Tuesday, January 29, 2013

The Most Dangerous Sermon

Anticipation was high that morning. The hometown hero had returned. Today he was scheduled to speak after a long, celebrated tour of the surrounding country side.

No one knew what he might do, but they were eager to hear what he had to say and to see him with their own eyes.

Sure, he had grown up there. Most remembered him playing with their children when he was a young boy, or seeing him and his brothers and sisters at the market. But this was different.

When he left he was a nobody. Today, he was a genuine sensation.

Everyone in the synagogue held their breath when he stood up to take the scroll. It was time to read the scheduled passage in Isaiah on this particular Sabbath, but what might Jesus have to say about it? What new miracle might he do in their presence? Most were aware that he had a habit of healing on the Sabbath, even though many Jewish leaders felt it was controversial.

Jesus took the heavy scroll and unrolled it. There was no other sound in the room as Jesus read aloud these words:

“The spirit of the sovereign Lord is upon me to preach good news to the poor. He has sent me to proclaim freedom for the prisonersand recovery of sight for the blind, to set the oppressed free, to proclaim the year of the Lord’s favor…”

Suddenly he stopped reading. The following section of that verse dealt with “the day of vengeance of our God”. Why had he left that part out?

Just as quietly, Jesus rolled the scroll back up and handed it to the attendant. Then, he turned and he sat back down.

Every eye was fastened on him now.

“Today,” Jesus said, “this scripture is fulfilled in your hearing.”

They gasped. It was true! He was the promised Messiah who was to come. Many began to whisper to one another, “Can it be?”, “Isn’t that Joseph’s son?” But then Jesus continued, adding, “Surely, you will all say to me, ‘Physician heal yourself!’ and you will demand of me, ‘Do here in your hometown what we heard you did in Capernaum.’ But no prophet is ever honored in his hometown.”

The murmuring stopped, but everyone’s gears were churning in their heads. What did he mean by this? What did this have to do with the year of the Lord’s favor? Did this mean he wasn’t going to do any miracles after all?

Jesus looked over the crowd and added something that sent them over the edge in a frenzy of anger and bloodthirsty wrath. Something so simple, and yet so infuriating that they rushed the stage and dragged him bodily by force out to the edge of a high cliff so they could throw him down onto the sharp rocks below. He said, “I assure you that there were many widows in Israel in Elijah’s time, when the sky was shut for three and a half years and there was a severe famine throughout the land. Yet Elijah was not sent to any of them, but to a widow in Zarephath in the region of Sidon. And there were many in Israel with leprosy in the time of Elisha the prophet, yet not one of them was cleansed—only Naaman the Syrian.”

What happened here? Why was this statement so insulting to these people? How could this simple statement of fact so enrage those who were gathered to cheer on their hometown hero?
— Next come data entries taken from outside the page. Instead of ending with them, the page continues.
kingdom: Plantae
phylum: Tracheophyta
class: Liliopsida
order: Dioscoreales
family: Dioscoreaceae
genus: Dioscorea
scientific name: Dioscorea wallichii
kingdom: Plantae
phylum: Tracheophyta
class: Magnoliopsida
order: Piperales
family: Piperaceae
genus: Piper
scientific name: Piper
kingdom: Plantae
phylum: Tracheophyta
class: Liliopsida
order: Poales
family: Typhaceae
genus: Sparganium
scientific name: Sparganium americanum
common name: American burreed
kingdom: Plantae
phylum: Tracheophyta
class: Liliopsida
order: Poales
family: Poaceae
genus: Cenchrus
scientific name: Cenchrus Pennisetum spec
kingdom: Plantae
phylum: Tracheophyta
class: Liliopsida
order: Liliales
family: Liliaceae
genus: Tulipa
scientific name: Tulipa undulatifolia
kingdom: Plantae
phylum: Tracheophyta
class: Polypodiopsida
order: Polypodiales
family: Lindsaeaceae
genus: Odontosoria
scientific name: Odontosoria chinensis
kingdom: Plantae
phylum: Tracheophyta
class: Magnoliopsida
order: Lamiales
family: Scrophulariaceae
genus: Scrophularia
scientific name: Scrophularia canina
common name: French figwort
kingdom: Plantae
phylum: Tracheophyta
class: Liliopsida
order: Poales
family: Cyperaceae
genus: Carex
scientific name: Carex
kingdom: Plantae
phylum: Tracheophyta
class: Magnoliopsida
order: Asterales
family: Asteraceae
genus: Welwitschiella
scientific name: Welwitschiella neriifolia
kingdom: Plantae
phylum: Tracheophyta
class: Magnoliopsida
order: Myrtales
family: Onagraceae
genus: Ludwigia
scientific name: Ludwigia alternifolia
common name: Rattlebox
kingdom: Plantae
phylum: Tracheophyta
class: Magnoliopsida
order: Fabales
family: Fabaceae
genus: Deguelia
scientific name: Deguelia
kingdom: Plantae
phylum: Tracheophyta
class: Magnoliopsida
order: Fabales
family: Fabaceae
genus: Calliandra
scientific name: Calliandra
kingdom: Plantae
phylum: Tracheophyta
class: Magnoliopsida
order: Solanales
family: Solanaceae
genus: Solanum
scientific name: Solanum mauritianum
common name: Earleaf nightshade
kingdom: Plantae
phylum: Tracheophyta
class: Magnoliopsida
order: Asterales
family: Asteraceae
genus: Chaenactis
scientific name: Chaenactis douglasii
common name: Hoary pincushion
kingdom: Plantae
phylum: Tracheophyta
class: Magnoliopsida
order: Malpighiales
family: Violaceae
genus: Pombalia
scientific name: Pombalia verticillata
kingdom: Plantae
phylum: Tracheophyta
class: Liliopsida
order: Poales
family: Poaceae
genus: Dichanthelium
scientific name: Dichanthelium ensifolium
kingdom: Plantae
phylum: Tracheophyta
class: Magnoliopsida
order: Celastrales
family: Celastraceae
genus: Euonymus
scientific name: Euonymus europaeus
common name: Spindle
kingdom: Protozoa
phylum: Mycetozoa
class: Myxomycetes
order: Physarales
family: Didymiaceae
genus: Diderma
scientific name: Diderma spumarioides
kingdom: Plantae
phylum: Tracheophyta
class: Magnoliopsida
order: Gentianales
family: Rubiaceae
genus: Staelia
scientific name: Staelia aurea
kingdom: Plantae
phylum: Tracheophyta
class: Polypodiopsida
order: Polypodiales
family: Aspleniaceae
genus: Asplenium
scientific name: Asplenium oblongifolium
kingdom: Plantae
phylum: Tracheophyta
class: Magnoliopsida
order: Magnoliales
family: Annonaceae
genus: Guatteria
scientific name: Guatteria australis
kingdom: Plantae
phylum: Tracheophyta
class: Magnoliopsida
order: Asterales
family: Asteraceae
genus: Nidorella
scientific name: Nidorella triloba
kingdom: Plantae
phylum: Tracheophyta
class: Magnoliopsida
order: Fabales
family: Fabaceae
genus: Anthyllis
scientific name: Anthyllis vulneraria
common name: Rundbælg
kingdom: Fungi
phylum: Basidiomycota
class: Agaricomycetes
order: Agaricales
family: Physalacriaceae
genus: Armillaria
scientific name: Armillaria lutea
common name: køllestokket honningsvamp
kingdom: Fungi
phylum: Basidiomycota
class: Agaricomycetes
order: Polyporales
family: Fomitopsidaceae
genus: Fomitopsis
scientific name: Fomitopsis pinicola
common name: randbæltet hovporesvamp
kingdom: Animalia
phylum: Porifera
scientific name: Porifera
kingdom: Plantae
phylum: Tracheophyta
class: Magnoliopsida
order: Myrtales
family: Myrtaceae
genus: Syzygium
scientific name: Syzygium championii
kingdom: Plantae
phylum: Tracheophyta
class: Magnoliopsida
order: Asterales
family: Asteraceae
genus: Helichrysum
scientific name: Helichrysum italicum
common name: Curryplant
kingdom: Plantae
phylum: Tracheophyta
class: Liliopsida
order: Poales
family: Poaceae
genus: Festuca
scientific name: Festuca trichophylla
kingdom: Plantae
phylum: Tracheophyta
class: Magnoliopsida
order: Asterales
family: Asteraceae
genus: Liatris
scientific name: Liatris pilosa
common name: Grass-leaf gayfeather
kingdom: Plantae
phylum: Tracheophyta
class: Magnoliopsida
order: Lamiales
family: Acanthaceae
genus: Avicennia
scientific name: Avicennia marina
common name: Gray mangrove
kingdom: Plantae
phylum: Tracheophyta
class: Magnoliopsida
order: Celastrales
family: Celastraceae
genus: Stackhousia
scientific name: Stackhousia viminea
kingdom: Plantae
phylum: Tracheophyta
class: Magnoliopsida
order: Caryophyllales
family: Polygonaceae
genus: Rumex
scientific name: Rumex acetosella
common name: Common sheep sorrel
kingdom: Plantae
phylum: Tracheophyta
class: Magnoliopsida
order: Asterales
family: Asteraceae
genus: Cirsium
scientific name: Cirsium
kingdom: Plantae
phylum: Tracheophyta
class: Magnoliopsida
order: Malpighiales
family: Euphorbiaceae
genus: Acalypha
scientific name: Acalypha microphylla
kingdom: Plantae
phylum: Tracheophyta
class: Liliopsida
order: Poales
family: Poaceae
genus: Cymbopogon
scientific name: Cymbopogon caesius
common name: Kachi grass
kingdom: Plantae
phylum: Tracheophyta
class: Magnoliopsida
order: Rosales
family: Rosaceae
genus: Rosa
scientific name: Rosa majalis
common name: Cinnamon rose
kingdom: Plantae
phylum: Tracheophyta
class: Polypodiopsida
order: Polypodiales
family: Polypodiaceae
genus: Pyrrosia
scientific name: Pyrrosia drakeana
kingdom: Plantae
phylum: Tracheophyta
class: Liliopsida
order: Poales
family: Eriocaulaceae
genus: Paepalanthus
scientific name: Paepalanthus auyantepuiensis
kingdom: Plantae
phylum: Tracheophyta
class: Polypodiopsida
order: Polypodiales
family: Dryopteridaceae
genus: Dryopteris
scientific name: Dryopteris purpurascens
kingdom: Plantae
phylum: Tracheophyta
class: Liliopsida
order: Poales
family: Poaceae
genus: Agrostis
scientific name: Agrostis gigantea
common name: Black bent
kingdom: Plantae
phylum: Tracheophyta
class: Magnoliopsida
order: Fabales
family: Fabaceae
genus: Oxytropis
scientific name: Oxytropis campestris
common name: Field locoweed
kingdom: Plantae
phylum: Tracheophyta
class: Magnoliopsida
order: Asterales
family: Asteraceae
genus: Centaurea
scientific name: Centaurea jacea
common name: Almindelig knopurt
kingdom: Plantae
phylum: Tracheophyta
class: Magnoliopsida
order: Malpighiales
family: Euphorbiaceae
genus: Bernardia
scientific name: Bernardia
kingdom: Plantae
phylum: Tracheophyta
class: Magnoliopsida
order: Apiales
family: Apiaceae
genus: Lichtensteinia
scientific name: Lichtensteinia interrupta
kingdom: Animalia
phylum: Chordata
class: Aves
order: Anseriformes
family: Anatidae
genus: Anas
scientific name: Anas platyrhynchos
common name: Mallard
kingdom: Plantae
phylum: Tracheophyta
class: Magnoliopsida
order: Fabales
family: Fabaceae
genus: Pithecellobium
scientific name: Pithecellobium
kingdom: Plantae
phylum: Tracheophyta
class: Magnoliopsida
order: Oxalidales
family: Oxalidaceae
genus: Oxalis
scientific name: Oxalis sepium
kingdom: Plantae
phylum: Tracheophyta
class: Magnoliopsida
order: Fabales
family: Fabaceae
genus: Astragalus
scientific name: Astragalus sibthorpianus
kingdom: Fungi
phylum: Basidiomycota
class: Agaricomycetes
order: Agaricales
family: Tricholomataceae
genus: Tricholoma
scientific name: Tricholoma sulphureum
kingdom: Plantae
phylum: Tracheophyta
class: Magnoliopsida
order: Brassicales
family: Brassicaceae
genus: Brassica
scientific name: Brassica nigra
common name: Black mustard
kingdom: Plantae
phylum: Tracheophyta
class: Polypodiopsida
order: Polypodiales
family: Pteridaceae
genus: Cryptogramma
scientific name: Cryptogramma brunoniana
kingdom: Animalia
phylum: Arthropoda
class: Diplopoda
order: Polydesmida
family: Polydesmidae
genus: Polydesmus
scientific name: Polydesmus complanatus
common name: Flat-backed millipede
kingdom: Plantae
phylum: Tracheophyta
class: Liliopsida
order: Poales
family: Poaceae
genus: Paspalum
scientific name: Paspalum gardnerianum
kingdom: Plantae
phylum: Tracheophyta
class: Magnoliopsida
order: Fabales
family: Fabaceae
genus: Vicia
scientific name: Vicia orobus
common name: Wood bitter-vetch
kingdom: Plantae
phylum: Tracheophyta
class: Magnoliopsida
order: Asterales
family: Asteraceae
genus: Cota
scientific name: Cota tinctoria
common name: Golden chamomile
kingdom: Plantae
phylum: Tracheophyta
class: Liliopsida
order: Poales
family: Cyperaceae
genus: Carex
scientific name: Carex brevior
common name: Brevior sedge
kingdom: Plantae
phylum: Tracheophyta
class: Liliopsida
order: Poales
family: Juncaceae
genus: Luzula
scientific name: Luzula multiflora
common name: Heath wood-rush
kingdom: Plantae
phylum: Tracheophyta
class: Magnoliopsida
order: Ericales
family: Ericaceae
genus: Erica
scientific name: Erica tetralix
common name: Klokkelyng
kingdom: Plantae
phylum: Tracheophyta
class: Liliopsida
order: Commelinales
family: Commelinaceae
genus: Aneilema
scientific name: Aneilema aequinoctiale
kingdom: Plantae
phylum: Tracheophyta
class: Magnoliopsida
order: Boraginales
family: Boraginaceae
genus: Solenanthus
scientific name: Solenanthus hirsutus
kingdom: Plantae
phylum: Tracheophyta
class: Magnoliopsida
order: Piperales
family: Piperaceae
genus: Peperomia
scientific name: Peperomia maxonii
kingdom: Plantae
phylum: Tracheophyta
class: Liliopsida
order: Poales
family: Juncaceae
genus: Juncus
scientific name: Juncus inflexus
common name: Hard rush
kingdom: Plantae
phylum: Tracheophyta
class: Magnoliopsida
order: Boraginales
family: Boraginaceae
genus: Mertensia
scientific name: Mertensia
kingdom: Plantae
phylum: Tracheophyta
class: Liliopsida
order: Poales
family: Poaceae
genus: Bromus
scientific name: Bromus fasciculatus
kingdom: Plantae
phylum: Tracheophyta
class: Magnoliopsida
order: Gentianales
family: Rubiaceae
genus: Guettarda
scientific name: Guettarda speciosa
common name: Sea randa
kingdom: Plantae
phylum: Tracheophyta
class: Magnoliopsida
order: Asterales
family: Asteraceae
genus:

The very idea that the Messiah was about to proclaim the year of the Lord’s favor to the Samaritans, and to the Gentiles, was intolerable to them. They were the chosen people. They were the ones who were oppressed. They were the captives that needed to be set free. Yet this Jesus was suggesting that the Messiah was about to set everyone free, and to show the Lord’s favor to all nations on Earth.

Simply put, they wanted the blessing for themselves and they weren’t about to share it with “those people” who weren’t like themselves.

But what about the part where Jesus said they would call on him to heal himself? The prophecy that Jesus made to them that day was fulfilled a few years later. As he hung from the cross the religious leaders, the roman guards, and even the thief next to him on the cross all mocked him and dared him to save himself if he was truly the Christ. "He saved others, let him save himself," they would say.

On this particular day, Jesus did save himself from death and disappeared from their midst as they were about to throw him off the cliff. But, later, he would hang on that cross and call out “Father, forgive them. They know not what they do.”

What can you and I take away from this?

First, the idea that Jesus is for everyone, not only for us.
Second, that we must admit our spiritual poverty, our blindness, our bondage to sin if we are to receive the blessing of the Messiah that was promised in the scroll of Isaiah.

Remember, Jesus said that he was "anointed" to  “preach good news to the poor...to proclaim freedom for the prisonersand recovery of sight for the blind, to set the oppressed free..."

We must humble ourselves and admit that we are the sick, and the blind, and the prisoner. If we do, Jesus will heal us and set us free.

As Jesus said, “It is not the healthy who need a doctor, but the sick. I have not come to call the righteous but the sinners to repentance.”


1 comment:

Chris Jefferies said...

Nicely done, Keith. You've really helped me envisage the situation that day.

Of course the people then were just like us. We, too, tend to let traditions and expectations rule in our hearts. I wonder how often the Spirit of Christ says to us, 'This is the way. Walk in it', and we are reluctant because it's not a way we have walked before.